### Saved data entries

________________

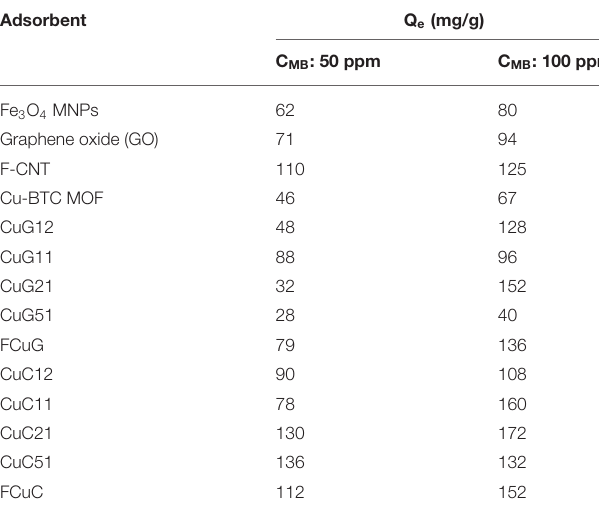
TABLE 4 | Methylene blue (MB) adsorption capacities, Q e in mg/g, of various hybrid nanocomposites. Adsorbent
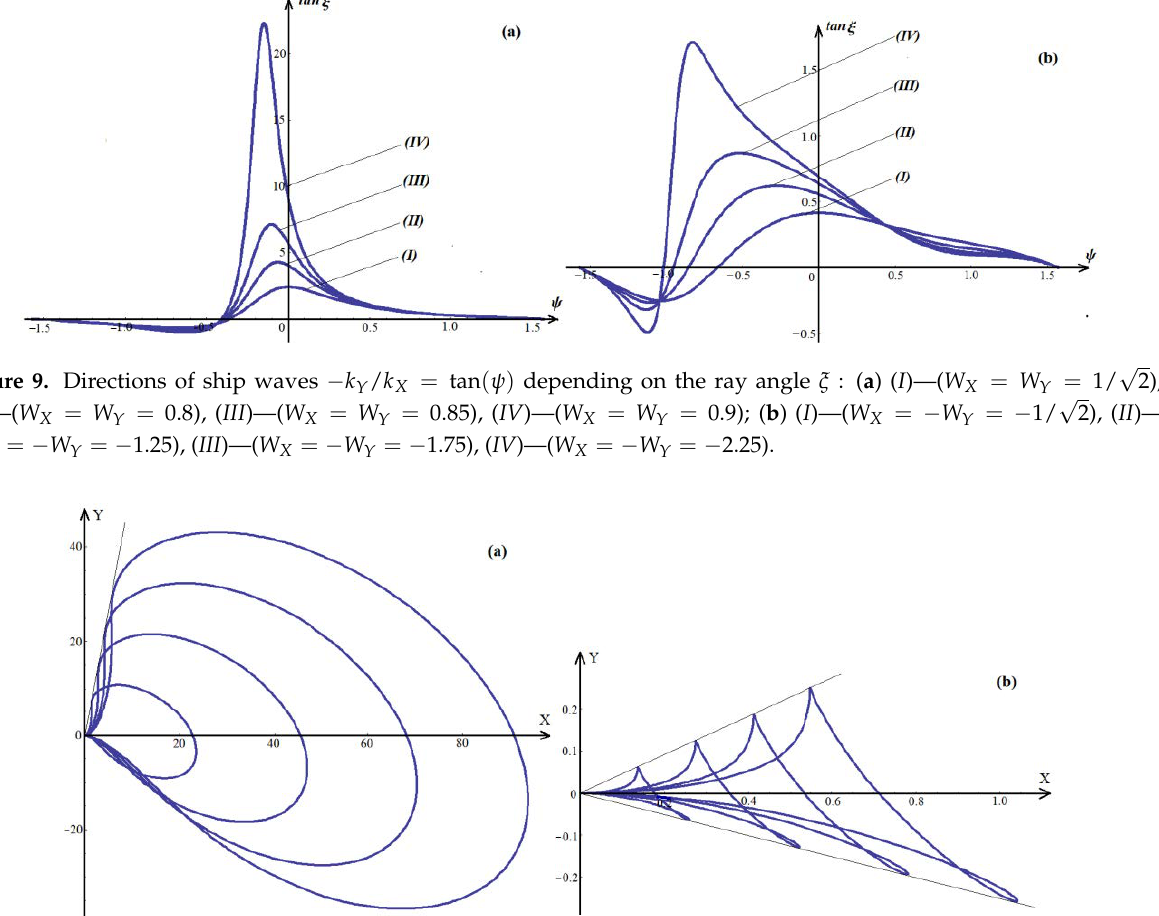
= W = 0.82); ( b ) opposite X Y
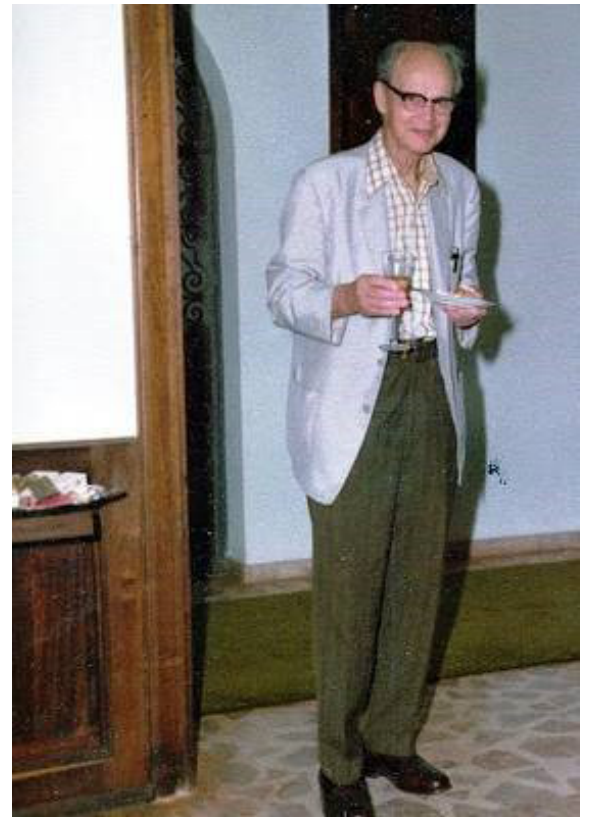
Figure 11. Arthur Casagrande in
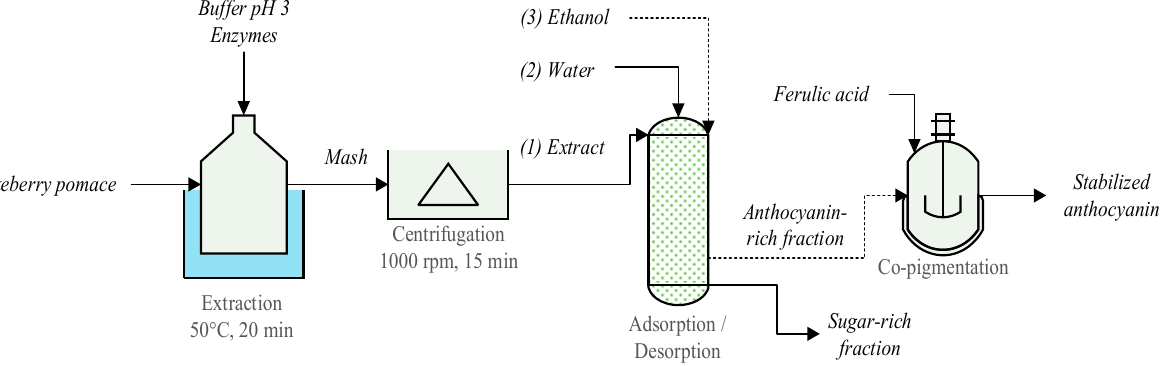
Figure 1. Proposed separation sequence for production of stabilized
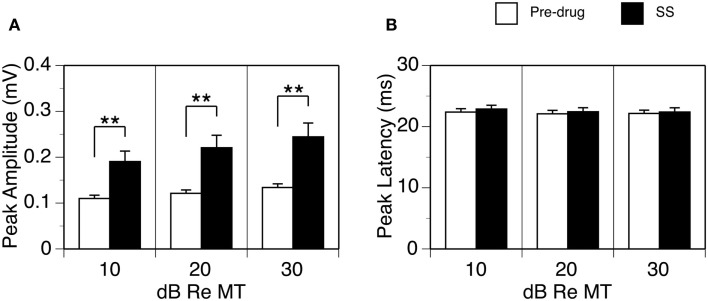
Group results (n = 26) showing effects of SS on the peak amplitude (A) and peak latency of the DN (B). For making (A,B), data from each animal were collected at the BF and 10, 20, and 30 dB above the MT of a recording sites. Double stars indicate statistical significance at the level of p < 0.001. Error bars represent SE.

________________

### YOUR GOAL
Using the entries above, transcribe exactly from the line that has "Figure 11. Arthur Casagrande in" through the line that has "Figure 1. Proposed". Pictures are dropped.

### RESULT FOR THIS EXERCISE
Figure 11. Arthur Casagrande in
Figure 1. Proposed separation sequence for production of stabilized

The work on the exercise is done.